═══ Record excerpts

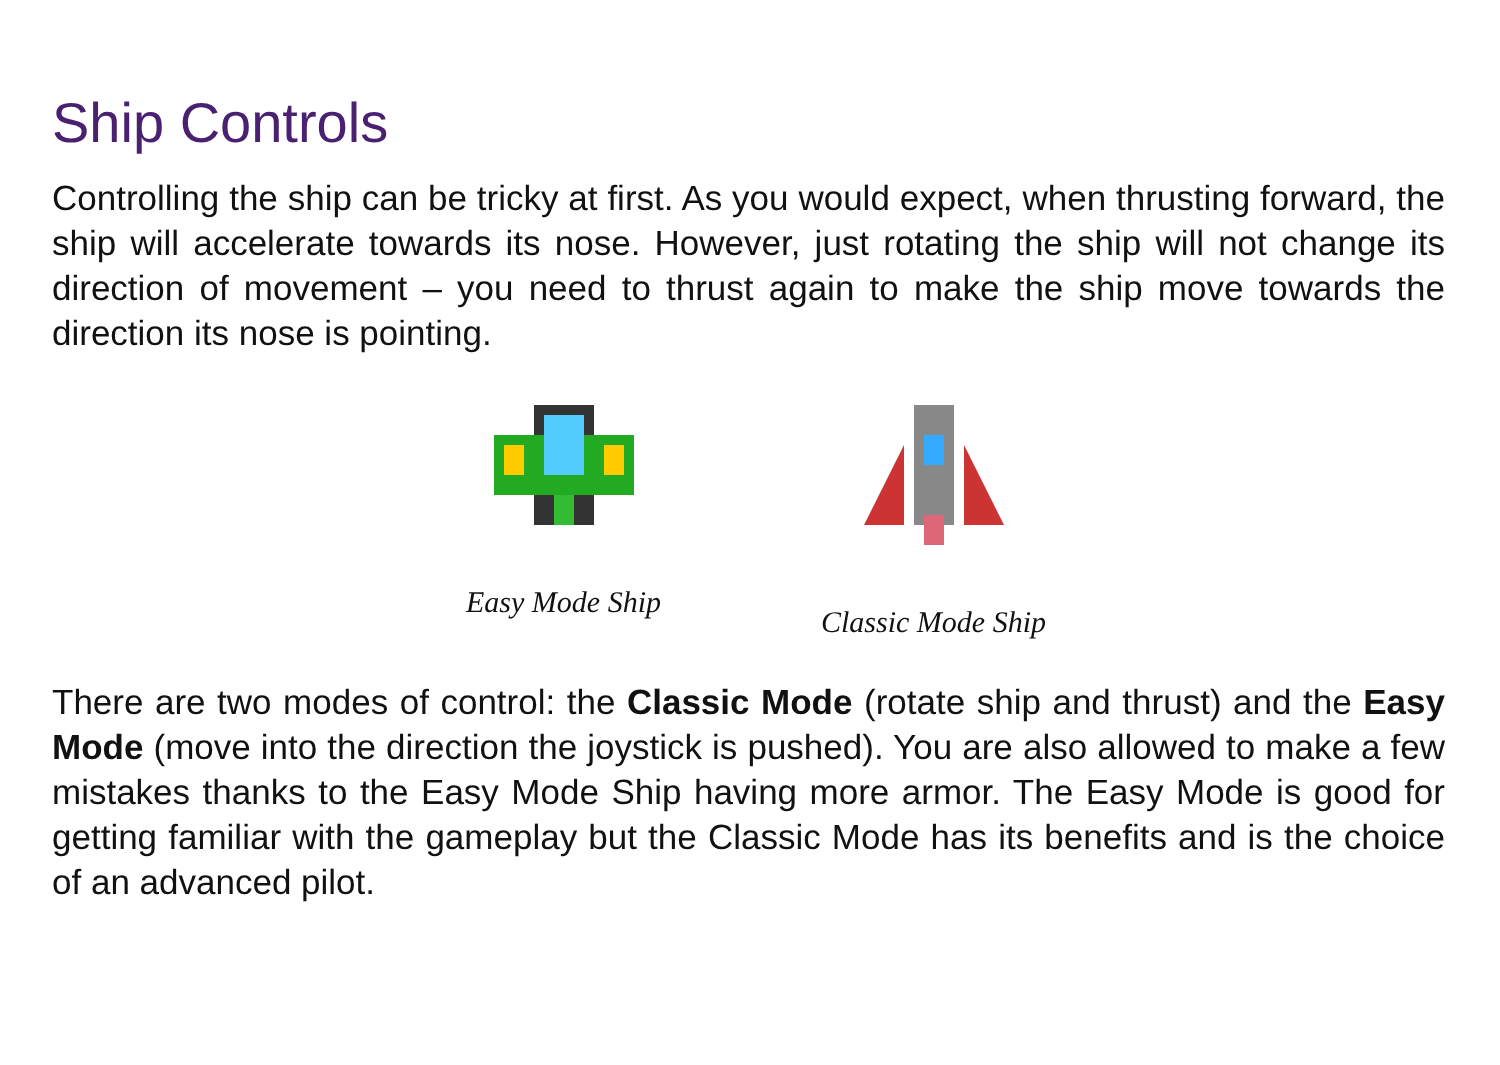Ship Controls
Controlling the ship can be tricky at first. As you would expect, when thrusting forward, the ship will accelerate towards its nose. However, just rotating the ship will not change its direction of movement – you need to thrust again to make the ship move towards the direction its nose is pointing.
Easy Mode Ship Classic Mode Ship
There are two modes of control: the Classic Mode (rotate ship and thrust) and the Easy Mode (move into the direction the joystick is pushed). You are also allowed to make a few mistakes thanks to the Easy Mode Ship having more armor. The Easy Mode is good for getting familiar with the gameplay but the Classic Mode has its benefits and is the choice of an advanced pilot.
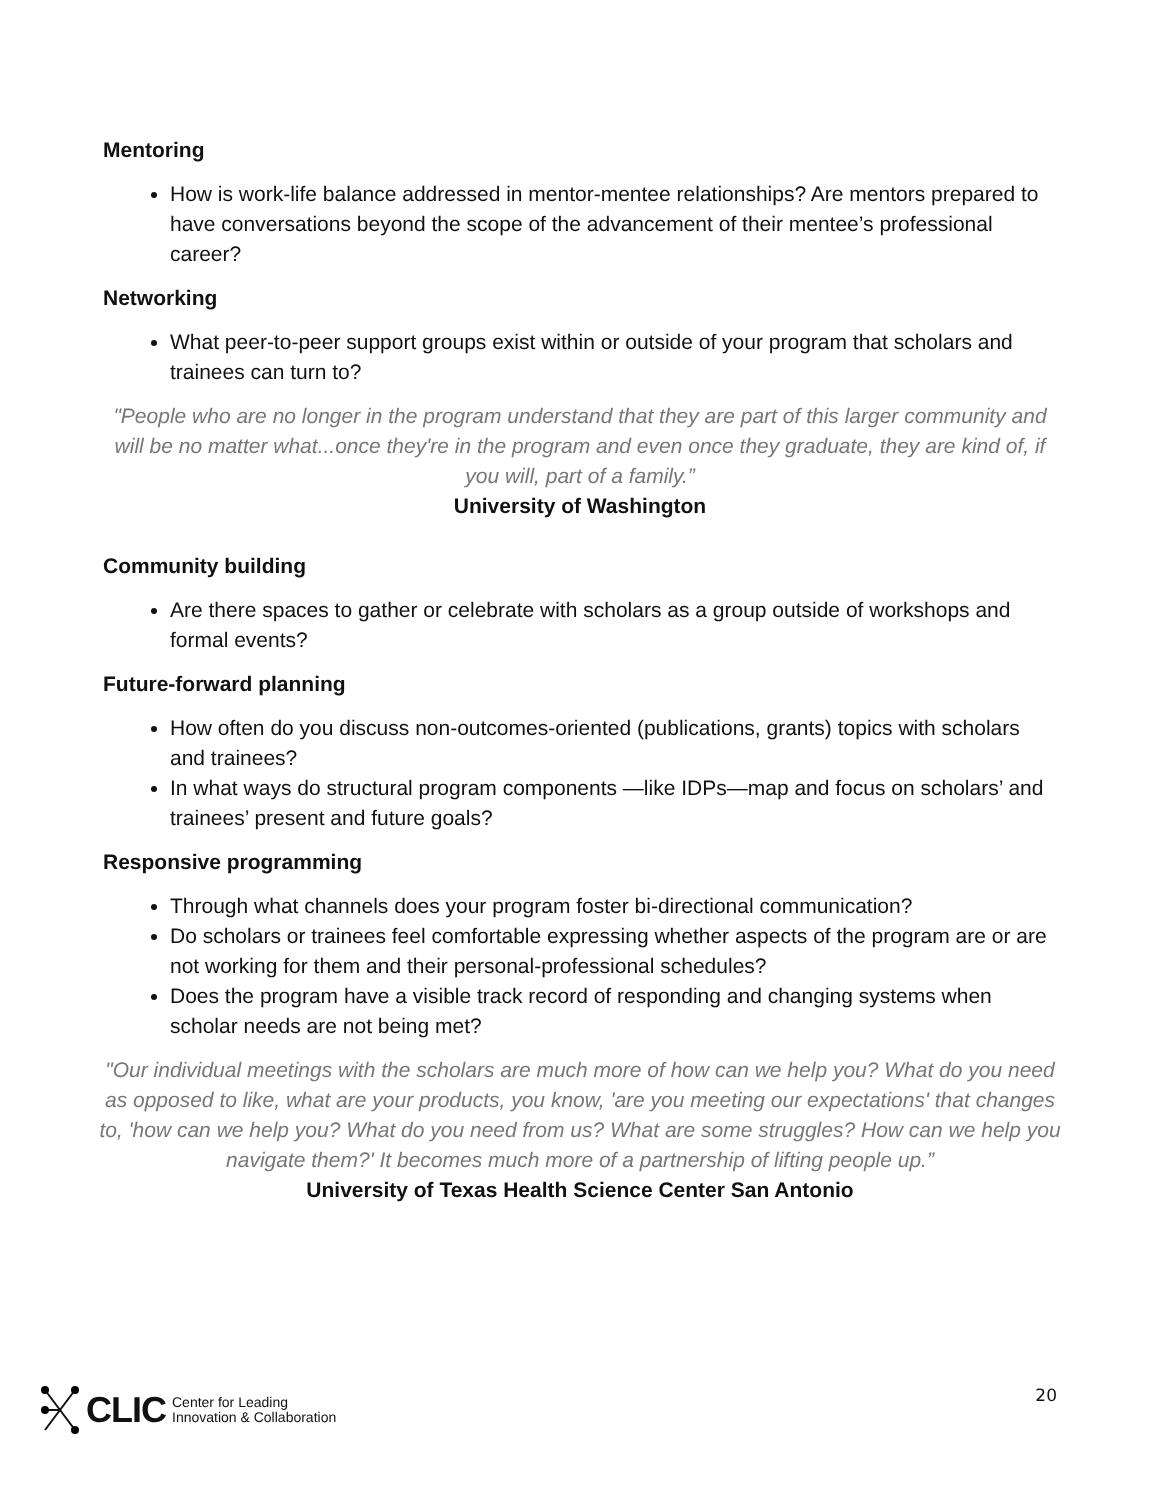Mentoring
How is work-life balance addressed in mentor-mentee relationships? Are mentors prepared to have conversations beyond the scope of the advancement of their mentee’s professional career?
Networking
What peer-to-peer support groups exist within or outside of your program that scholars and trainees can turn to?
"People who are no longer in the program understand that they are part of this larger community and will be no matter what...once they're in the program and even once they graduate, they are kind of, if you will, part of a family.”
University of Washington
Community building
Are there spaces to gather or celebrate with scholars as a group outside of workshops and formal events?
Future-forward planning
How often do you discuss non-outcomes-oriented (publications, grants) topics with scholars and trainees?
In what ways do structural program components —like IDPs—map and focus on scholars’ and trainees’ present and future goals?
Responsive programming
Through what channels does your program foster bi-directional communication?
Do scholars or trainees feel comfortable expressing whether aspects of the program are or are not working for them and their personal-professional schedules?
Does the program have a visible track record of responding and changing systems when scholar needs are not being met?
"Our individual meetings with the scholars are much more of how can we help you? What do you need as opposed to like, what are your products, you know, 'are you meeting our expectations' that changes to, 'how can we help you? What do you need from us? What are some struggles? How can we help you navigate them?' It becomes much more of a partnership of lifting people up.”
University of Texas Health Science Center San Antonio
CLIC Center for Leading
Innovation & Collaboration
20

══════

# Task:
Give the exact lines, and only those, from the line containing "Does the program" through the line containing "individual meetings with" in the entries above.

# Answer to this problem:
Does the program have a visible track record of responding and changing systems when scholar needs are not being met?
"Our individual meetings with the scholars are much more of how can we help you? What do you need as opposed to like, what are your products, you know, 'are you meeting our expectations' that changes to, 'how can we help you? What do you need from us? What are some struggles? How can we help you navigate them?' It becomes much more of a partnership of lifting people up.”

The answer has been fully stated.